(Collected data)
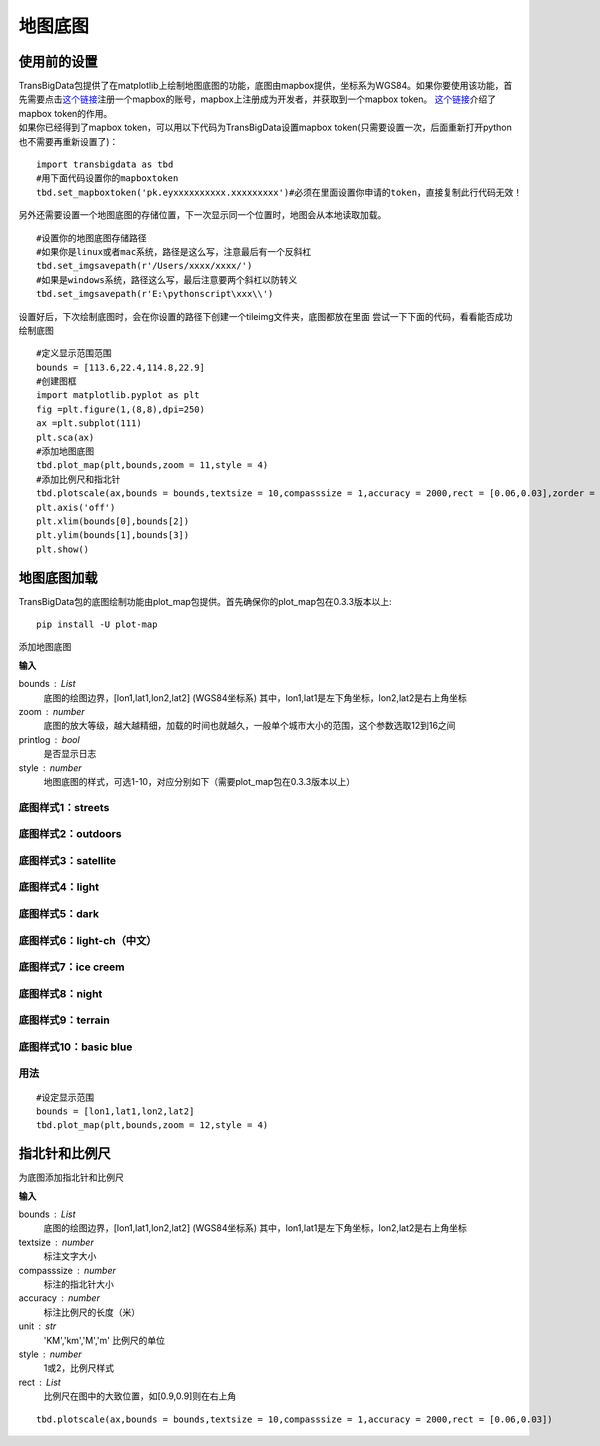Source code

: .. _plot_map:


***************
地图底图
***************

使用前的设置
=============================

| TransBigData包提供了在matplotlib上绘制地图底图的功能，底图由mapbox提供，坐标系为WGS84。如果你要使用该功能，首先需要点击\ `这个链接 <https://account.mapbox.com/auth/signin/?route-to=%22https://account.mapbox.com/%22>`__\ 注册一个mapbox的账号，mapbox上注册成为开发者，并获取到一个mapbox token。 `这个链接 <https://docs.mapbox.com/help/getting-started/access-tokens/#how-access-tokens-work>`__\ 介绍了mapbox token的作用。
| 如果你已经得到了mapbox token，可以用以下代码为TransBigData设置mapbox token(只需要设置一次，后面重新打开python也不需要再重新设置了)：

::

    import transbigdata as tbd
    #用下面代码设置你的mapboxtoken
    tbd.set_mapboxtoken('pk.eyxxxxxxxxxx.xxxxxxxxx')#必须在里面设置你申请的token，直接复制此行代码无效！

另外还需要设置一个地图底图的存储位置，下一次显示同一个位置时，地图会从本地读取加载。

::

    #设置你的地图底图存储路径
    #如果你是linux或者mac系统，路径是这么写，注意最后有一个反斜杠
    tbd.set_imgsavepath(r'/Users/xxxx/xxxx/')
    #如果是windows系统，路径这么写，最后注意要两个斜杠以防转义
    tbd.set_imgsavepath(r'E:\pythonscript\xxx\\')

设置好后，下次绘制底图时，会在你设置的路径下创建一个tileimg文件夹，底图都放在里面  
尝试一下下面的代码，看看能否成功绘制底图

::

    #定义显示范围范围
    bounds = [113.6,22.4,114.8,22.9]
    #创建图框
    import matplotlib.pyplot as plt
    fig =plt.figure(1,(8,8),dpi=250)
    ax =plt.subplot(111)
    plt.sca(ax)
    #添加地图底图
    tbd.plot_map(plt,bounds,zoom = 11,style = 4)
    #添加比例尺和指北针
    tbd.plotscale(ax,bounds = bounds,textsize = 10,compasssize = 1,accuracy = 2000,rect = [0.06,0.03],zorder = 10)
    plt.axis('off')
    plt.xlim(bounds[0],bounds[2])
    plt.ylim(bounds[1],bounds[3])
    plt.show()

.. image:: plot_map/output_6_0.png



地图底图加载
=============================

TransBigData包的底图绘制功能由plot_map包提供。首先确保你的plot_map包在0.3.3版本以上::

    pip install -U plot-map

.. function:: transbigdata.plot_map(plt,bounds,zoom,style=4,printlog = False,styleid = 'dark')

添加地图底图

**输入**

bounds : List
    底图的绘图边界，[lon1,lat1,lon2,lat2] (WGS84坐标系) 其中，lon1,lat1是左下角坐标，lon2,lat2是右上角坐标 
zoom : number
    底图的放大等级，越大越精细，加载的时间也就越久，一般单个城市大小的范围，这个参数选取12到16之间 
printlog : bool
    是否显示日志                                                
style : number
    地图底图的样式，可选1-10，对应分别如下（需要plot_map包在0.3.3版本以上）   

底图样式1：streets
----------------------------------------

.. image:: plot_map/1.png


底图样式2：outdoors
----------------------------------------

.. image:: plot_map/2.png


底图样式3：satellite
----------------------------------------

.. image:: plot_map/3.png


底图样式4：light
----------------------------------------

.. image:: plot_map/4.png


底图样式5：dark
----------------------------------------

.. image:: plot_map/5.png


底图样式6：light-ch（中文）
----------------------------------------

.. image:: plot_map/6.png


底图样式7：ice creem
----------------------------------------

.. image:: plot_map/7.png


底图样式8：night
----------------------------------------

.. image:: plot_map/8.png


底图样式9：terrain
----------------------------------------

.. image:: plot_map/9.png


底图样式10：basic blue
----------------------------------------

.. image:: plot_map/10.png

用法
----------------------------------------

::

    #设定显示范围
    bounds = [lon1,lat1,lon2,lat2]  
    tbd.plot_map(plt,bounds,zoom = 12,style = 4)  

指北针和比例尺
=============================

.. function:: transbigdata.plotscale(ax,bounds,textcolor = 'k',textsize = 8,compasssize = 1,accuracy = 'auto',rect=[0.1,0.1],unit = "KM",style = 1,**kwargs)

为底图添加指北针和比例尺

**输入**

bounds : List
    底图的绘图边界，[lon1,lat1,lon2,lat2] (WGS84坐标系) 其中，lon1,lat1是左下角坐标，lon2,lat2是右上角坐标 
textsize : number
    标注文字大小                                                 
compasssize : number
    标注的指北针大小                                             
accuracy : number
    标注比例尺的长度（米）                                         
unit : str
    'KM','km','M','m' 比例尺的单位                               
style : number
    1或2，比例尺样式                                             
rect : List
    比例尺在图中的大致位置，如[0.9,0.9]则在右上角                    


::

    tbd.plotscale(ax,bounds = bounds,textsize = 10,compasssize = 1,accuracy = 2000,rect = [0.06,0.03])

Requirement:
Would you give the entries above again verbatim, omitting the images they contain?

Solved problem:
Source code

: .. _plot_map:


***************
地图底图
***************

使用前的设置
=============================

| TransBigData包提供了在matplotlib上绘制地图底图的功能，底图由mapbox提供，坐标系为WGS84。如果你要使用该功能，首先需要点击\ `这个链接 <https://account.mapbox.com/auth/signin/?route-to=%22https://account.mapbox.com/%22>`__\ 注册一个mapbox的账号，mapbox上注册成为开发者，并获取到一个mapbox token。 `这个链接 <https://docs.mapbox.com/help/getting-started/access-tokens/#how-access-tokens-work>`__\ 介绍了mapbox token的作用。
| 如果你已经得到了mapbox token，可以用以下代码为TransBigData设置mapbox token(只需要设置一次，后面重新打开python也不需要再重新设置了)：

::

    import transbigdata as tbd
    #用下面代码设置你的mapboxtoken
    tbd.set_mapboxtoken('pk.eyxxxxxxxxxx.xxxxxxxxx')#必须在里面设置你申请的token，直接复制此行代码无效！

另外还需要设置一个地图底图的存储位置，下一次显示同一个位置时，地图会从本地读取加载。

::

    #设置你的地图底图存储路径
    #如果你是linux或者mac系统，路径是这么写，注意最后有一个反斜杠
    tbd.set_imgsavepath(r'/Users/xxxx/xxxx/')
    #如果是windows系统，路径这么写，最后注意要两个斜杠以防转义
    tbd.set_imgsavepath(r'E:\pythonscript\xxx\\')

设置好后，下次绘制底图时，会在你设置的路径下创建一个tileimg文件夹，底图都放在里面  
尝试一下下面的代码，看看能否成功绘制底图

::

    #定义显示范围范围
    bounds = [113.6,22.4,114.8,22.9]
    #创建图框
    import matplotlib.pyplot as plt
    fig =plt.figure(1,(8,8),dpi=250)
    ax =plt.subplot(111)
    plt.sca(ax)
    #添加地图底图
    tbd.plot_map(plt,bounds,zoom = 11,style = 4)
    #添加比例尺和指北针
    tbd.plotscale(ax,bounds = bounds,textsize = 10,compasssize = 1,accuracy = 2000,rect = [0.06,0.03],zorder = 10)
    plt.axis('off')
    plt.xlim(bounds[0],bounds[2])
    plt.ylim(bounds[1],bounds[3])
    plt.show()

.. image:: plot_map/output_6_0.png



地图底图加载
=============================

TransBigData包的底图绘制功能由plot_map包提供。首先确保你的plot_map包在0.3.3版本以上::

    pip install -U plot-map

.. function:: transbigdata.plot_map(plt,bounds,zoom,style=4,printlog = False,styleid = 'dark')

添加地图底图

**输入**

bounds : List
    底图的绘图边界，[lon1,lat1,lon2,lat2] (WGS84坐标系) 其中，lon1,lat1是左下角坐标，lon2,lat2是右上角坐标 
zoom : number
    底图的放大等级，越大越精细，加载的时间也就越久，一般单个城市大小的范围，这个参数选取12到16之间 
printlog : bool
    是否显示日志                                                
style : number
    地图底图的样式，可选1-10，对应分别如下（需要plot_map包在0.3.3版本以上）   

底图样式1：streets
----------------------------------------

.. image:: plot_map/1.png


底图样式2：outdoors
----------------------------------------

.. image:: plot_map/2.png


底图样式3：satellite
----------------------------------------

.. image:: plot_map/3.png


底图样式4：light
----------------------------------------

.. image:: plot_map/4.png


底图样式5：dark
----------------------------------------

.. image:: plot_map/5.png


底图样式6：light-ch（中文）
----------------------------------------

.. image:: plot_map/6.png


底图样式7：ice creem
----------------------------------------

.. image:: plot_map/7.png


底图样式8：night
----------------------------------------

.. image:: plot_map/8.png


底图样式9：terrain
----------------------------------------

.. image:: plot_map/9.png


底图样式10：basic blue
----------------------------------------

.. image:: plot_map/10.png

用法
----------------------------------------

::

    #设定显示范围
    bounds = [lon1,lat1,lon2,lat2]  
    tbd.plot_map(plt,bounds,zoom = 12,style = 4)  

指北针和比例尺
=============================

.. function:: transbigdata.plotscale(ax,bounds,textcolor = 'k',textsize = 8,compasssize = 1,accuracy = 'auto',rect=[0.1,0.1],unit = "KM",style = 1,**kwargs)

为底图添加指北针和比例尺

**输入**

bounds : List
    底图的绘图边界，[lon1,lat1,lon2,lat2] (WGS84坐标系) 其中，lon1,lat1是左下角坐标，lon2,lat2是右上角坐标 
textsize : number
    标注文字大小                                                 
compasssize : number
    标注的指北针大小                                             
accuracy : number
    标注比例尺的长度（米）                                         
unit : str
    'KM','km','M','m' 比例尺的单位                               
style : number
    1或2，比例尺样式                                             
rect : List
    比例尺在图中的大致位置，如[0.9,0.9]则在右上角                    


::

    tbd.plotscale(ax,bounds = bounds,textsize = 10,compasssize = 1,accuracy = 2000,rect = [0.06,0.03])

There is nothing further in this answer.